Biphalin analogs containing ß(3)-homo-amino acids at the 4,4' positions: Synthesis and opioid activity profiles.

Biphalin, a synthetic opioid octapeptide with a palindromic sequence has high analgesic activity. Biphalin displays a strong affinity for µ and δ-opioid receptors, and a significant to κ-receptor. The paper reports the synthesis of novel analogs of biphalin containing ß(3)-homo-amino acid residues at the 4,4' positions and a hydrazine or 1,2-phenylenediamine linker. The potency and selectivity of the peptides were evaluated by a competitive receptor-binding assay in rat brain homogenate using [(3)H]DAMGO (a µ ligand) and [(3)H]DELT (a δ ligand). Analogs with ß(3)-h-p-NO2Phe in positions 4 and 4' are the most active compounds. Selectivity depends on the degree of freedom between the two pharmacophore moieties. Analogs with a hydrazine linker show noticeable binding selectivity to µ receptors (IC50(µ)=0.72nM; IC50(δ)=4.66nM), while the peptides with a 1,2-phenylenediamine linker show slight δ selectivity (IC50(µ)=10.97nM; IC50(δ)=1.99nM). Tyr-d-Ala-Gly-ß(3)-h-p-NO2PheNHNH-ß(3)-h-p-NO2Phe (1) and (Tyr-d-Ala-Gly-ß(3)-h-p-NO2PheNH)2 (2) produced greater antinociceptive effect compared to morphine after i.t. administration.
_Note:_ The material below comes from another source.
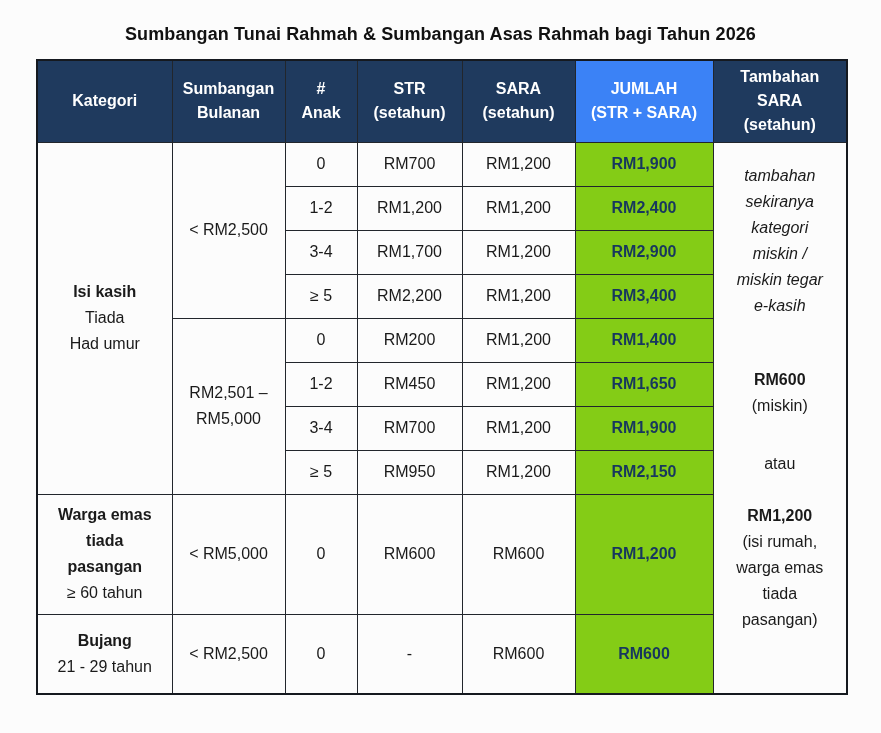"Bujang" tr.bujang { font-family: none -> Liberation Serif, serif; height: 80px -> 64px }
Analogues of deltorphin I containing conformationally restricted amino acids in position 2: structure and opioid activity.

New analogues of deltorphin I (DT I, Tyr-D-Ala-Phe-Asp-Val-Val-Gly-NH2 ), with the D-Ala residue in position 2 replaced by α-methyl-ß-azido(amino, 1-pyrrolidinyl, 1-piperidinyl or 4-morpholinyl)alanine, were synthesized by a combination of solid-phase and solution methods. All ten new analogues were tested for receptor affinity and selectivity to µ- and δ-opioid receptors. The affinity of analogues containing (R) or (S)-α-methyl-ß-azidoalanine in position 2 to δ-receptors strongly depended on the chirality of the α,α-disubstituted residue. Peptide II, containing (S)-α-methyl-ß-azidoalanine in position 2, displayed excellent δ-receptor selectivity with its δ-receptor affinity being only three times lower than that of DT I.